Input records below:
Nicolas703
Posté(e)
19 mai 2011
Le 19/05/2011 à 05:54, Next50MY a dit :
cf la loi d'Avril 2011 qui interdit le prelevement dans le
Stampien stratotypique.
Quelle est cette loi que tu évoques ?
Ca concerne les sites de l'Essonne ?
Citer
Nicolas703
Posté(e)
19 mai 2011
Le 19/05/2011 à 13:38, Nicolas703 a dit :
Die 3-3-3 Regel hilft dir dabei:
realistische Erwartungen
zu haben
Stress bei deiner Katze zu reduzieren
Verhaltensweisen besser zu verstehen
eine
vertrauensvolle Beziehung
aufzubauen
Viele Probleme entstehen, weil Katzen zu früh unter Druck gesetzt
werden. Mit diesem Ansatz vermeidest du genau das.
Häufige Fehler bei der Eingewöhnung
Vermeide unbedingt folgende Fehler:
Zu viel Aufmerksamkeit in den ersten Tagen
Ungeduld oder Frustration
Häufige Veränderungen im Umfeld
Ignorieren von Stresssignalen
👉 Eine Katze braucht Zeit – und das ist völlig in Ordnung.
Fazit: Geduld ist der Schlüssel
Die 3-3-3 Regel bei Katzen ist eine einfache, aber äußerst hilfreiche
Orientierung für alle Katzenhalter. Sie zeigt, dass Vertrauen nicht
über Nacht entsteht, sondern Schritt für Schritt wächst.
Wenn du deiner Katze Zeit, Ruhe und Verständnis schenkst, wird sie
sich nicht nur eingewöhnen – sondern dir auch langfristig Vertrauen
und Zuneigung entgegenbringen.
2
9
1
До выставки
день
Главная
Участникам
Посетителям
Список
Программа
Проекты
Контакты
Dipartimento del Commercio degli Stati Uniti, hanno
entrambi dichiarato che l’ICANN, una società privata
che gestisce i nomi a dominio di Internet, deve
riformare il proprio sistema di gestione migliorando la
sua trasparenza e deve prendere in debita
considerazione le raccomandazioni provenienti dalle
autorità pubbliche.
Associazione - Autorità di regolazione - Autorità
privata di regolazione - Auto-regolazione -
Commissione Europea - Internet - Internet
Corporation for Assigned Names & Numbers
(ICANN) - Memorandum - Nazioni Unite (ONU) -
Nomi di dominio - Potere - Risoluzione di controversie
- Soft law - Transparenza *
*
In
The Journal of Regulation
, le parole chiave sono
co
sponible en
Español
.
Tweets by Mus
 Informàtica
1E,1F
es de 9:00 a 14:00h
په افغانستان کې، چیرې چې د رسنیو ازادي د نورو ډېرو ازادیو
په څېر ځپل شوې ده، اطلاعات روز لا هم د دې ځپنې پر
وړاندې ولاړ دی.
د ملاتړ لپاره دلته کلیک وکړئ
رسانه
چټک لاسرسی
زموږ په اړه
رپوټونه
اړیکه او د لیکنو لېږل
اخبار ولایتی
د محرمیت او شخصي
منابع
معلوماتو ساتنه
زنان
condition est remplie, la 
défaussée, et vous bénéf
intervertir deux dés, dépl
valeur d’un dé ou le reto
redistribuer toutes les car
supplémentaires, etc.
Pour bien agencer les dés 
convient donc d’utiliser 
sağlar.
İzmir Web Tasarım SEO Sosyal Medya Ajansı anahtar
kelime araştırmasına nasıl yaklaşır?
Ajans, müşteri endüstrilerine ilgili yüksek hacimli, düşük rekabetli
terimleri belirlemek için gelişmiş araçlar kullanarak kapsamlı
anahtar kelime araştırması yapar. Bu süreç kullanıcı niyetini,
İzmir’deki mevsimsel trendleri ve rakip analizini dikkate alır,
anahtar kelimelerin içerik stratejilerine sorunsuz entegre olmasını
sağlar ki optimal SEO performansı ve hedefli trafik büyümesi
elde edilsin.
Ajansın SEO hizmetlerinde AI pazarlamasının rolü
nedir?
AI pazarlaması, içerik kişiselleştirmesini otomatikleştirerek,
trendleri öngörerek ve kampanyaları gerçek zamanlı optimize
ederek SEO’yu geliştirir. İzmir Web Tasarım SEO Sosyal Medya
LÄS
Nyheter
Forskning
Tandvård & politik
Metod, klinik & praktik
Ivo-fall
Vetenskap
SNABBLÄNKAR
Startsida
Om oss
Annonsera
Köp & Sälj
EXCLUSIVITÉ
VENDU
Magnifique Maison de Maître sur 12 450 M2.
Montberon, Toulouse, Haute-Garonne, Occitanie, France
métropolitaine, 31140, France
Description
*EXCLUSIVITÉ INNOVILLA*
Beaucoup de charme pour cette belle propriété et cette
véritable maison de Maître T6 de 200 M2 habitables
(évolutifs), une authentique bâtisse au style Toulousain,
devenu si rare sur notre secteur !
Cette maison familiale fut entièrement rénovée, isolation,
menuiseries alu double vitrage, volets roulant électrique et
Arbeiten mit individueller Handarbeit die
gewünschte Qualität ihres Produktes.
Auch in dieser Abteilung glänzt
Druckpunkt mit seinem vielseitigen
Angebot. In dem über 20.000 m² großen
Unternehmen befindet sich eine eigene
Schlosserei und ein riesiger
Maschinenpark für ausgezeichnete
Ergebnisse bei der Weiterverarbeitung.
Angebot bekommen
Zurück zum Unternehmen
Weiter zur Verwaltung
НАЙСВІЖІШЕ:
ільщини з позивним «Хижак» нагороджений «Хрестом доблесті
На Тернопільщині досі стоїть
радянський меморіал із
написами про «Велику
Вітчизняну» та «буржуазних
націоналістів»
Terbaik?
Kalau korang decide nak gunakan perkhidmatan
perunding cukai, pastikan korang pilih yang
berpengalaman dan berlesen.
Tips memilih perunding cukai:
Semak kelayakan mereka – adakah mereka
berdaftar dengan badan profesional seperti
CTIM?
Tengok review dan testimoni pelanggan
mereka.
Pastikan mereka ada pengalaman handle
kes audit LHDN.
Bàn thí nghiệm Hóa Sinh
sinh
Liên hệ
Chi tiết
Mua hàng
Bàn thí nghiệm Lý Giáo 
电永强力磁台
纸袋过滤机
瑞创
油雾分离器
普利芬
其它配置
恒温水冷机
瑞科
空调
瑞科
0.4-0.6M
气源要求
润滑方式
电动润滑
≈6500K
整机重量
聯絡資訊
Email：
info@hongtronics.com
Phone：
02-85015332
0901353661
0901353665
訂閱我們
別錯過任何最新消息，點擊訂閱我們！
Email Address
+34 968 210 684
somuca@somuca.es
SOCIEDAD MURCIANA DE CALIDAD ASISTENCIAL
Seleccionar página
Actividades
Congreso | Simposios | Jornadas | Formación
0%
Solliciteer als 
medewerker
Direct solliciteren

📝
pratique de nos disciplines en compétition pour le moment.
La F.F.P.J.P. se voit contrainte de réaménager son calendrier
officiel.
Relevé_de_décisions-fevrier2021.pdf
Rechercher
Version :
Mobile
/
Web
End of Input records.
- **Required work**
The records above are to be reproduced exactly, with nothing left out.

- **Answer**
Nicolas703
Posté(e)
19 mai 2011
Le 19/05/2011 à 05:54, Next50MY a dit :
cf la loi d'Avril 2011 qui interdit le prelevement dans le
Stampien stratotypique.
Quelle est cette loi que tu évoques ?
Ca concerne les sites de l'Essonne ?
Citer
Nicolas703
Posté(e)
19 mai 2011
Le 19/05/2011 à 13:38, Nicolas703 a dit :
Die 3-3-3 Regel hilft dir dabei:
realistische Erwartungen
zu haben
Stress bei deiner Katze zu reduzieren
Verhaltensweisen besser zu verstehen
eine
vertrauensvolle Beziehung
aufzubauen
Viele Probleme entstehen, weil Katzen zu früh unter Druck gesetzt
werden. Mit diesem Ansatz vermeidest du genau das.
Häufige Fehler bei der Eingewöhnung
Vermeide unbedingt folgende Fehler:
Zu viel Aufmerksamkeit in den ersten Tagen
Ungeduld oder Frustration
Häufige Veränderungen im Umfeld
Ignorieren von Stresssignalen
👉 Eine Katze braucht Zeit – und das ist völlig in Ordnung.
Fazit: Geduld ist der Schlüssel
Die 3-3-3 Regel bei Katzen ist eine einfache, aber äußerst hilfreiche
Orientierung für alle Katzenhalter. Sie zeigt, dass Vertrauen nicht
über Nacht entsteht, sondern Schritt für Schritt wächst.
Wenn du deiner Katze Zeit, Ruhe und Verständnis schenkst, wird sie
sich nicht nur eingewöhnen – sondern dir auch langfristig Vertrauen
und Zuneigung entgegenbringen.
2
9
1
До выставки
день
Главная
Участникам
Посетителям
Список
Программа
Проекты
Контакты
Dipartimento del Commercio degli Stati Uniti, hanno
entrambi dichiarato che l’ICANN, una società privata
che gestisce i nomi a dominio di Internet, deve
riformare il proprio sistema di gestione migliorando la
sua trasparenza e deve prendere in debita
considerazione le raccomandazioni provenienti dalle
autorità pubbliche.
Associazione - Autorità di regolazione - Autorità
privata di regolazione - Auto-regolazione -
Commissione Europea - Internet - Internet
Corporation for Assigned Names & Numbers
(ICANN) - Memorandum - Nazioni Unite (ONU) -
Nomi di dominio - Potere - Risoluzione di controversie
- Soft law - Transparenza *
*
In
The Journal of Regulation
, le parole chiave sono
co
sponible en
Español
.
Tweets by Mus
 Informàtica
1E,1F
es de 9:00 a 14:00h
په افغانستان کې، چیرې چې د رسنیو ازادي د نورو ډېرو ازادیو
په څېر ځپل شوې ده، اطلاعات روز لا هم د دې ځپنې پر
وړاندې ولاړ دی.
د ملاتړ لپاره دلته کلیک وکړئ
رسانه
چټک لاسرسی
زموږ په اړه
رپوټونه
اړیکه او د لیکنو لېږل
اخبار ولایتی
د محرمیت او شخصي
منابع
معلوماتو ساتنه
زنان
condition est remplie, la 
défaussée, et vous bénéf
intervertir deux dés, dépl
valeur d’un dé ou le reto
redistribuer toutes les car
supplémentaires, etc.
Pour bien agencer les dés 
convient donc d’utiliser 
sağlar.
İzmir Web Tasarım SEO Sosyal Medya Ajansı anahtar
kelime araştırmasına nasıl yaklaşır?
Ajans, müşteri endüstrilerine ilgili yüksek hacimli, düşük rekabetli
terimleri belirlemek için gelişmiş araçlar kullanarak kapsamlı
anahtar kelime araştırması yapar. Bu süreç kullanıcı niyetini,
İzmir’deki mevsimsel trendleri ve rakip analizini dikkate alır,
anahtar kelimelerin içerik stratejilerine sorunsuz entegre olmasını
sağlar ki optimal SEO performansı ve hedefli trafik büyümesi
elde edilsin.
Ajansın SEO hizmetlerinde AI pazarlamasının rolü
nedir?
AI pazarlaması, içerik kişiselleştirmesini otomatikleştirerek,
trendleri öngörerek ve kampanyaları gerçek zamanlı optimize
ederek SEO’yu geliştirir. İzmir Web Tasarım SEO Sosyal Medya
LÄS
Nyheter
Forskning
Tandvård & politik
Metod, klinik & praktik
Ivo-fall
Vetenskap
SNABBLÄNKAR
Startsida
Om oss
Annonsera
Köp & Sälj
EXCLUSIVITÉ
VENDU
Magnifique Maison de Maître sur 12 450 M2.
Montberon, Toulouse, Haute-Garonne, Occitanie, France
métropolitaine, 31140, France
Description
*EXCLUSIVITÉ INNOVILLA*
Beaucoup de charme pour cette belle propriété et cette
véritable maison de Maître T6 de 200 M2 habitables
(évolutifs), une authentique bâtisse au style Toulousain,
devenu si rare sur notre secteur !
Cette maison familiale fut entièrement rénovée, isolation,
menuiseries alu double vitrage, volets roulant électrique et
Arbeiten mit individueller Handarbeit die
gewünschte Qualität ihres Produktes.
Auch in dieser Abteilung glänzt
Druckpunkt mit seinem vielseitigen
Angebot. In dem über 20.000 m² großen
Unternehmen befindet sich eine eigene
Schlosserei und ein riesiger
Maschinenpark für ausgezeichnete
Ergebnisse bei der Weiterverarbeitung.
Angebot bekommen
Zurück zum Unternehmen
Weiter zur Verwaltung
НАЙСВІЖІШЕ:
ільщини з позивним «Хижак» нагороджений «Хрестом доблесті
На Тернопільщині досі стоїть
радянський меморіал із
написами про «Велику
Вітчизняну» та «буржуазних
націоналістів»
Terbaik?
Kalau korang decide nak gunakan perkhidmatan
perunding cukai, pastikan korang pilih yang
berpengalaman dan berlesen.
Tips memilih perunding cukai:
Semak kelayakan mereka – adakah mereka
berdaftar dengan badan profesional seperti
CTIM?
Tengok review dan testimoni pelanggan
mereka.
Pastikan mereka ada pengalaman handle
kes audit LHDN.
Bàn thí nghiệm Hóa Sinh
sinh
Liên hệ
Chi tiết
Mua hàng
Bàn thí nghiệm Lý Giáo 
电永强力磁台
纸袋过滤机
瑞创
油雾分离器
普利芬
其它配置
恒温水冷机
瑞科
空调
瑞科
0.4-0.6M
气源要求
润滑方式
电动润滑
≈6500K
整机重量
聯絡資訊
Email：
info@hongtronics.com
Phone：
02-85015332
0901353661
0901353665
訂閱我們
別錯過任何最新消息，點擊訂閱我們！
Email Address
+34 968 210 684
somuca@somuca.es
SOCIEDAD MURCIANA DE CALIDAD ASISTENCIAL
Seleccionar página
Actividades
Congreso | Simposios | Jornadas | Formación
0%
Solliciteer als 
medewerker
Direct solliciteren

📝
pratique de nos disciplines en compétition pour le moment.
La F.F.P.J.P. se voit contrainte de réaménager son calendrier
officiel.
Relevé_de_décisions-fevrier2021.pdf
Rechercher
Version :
Mobile
/
Web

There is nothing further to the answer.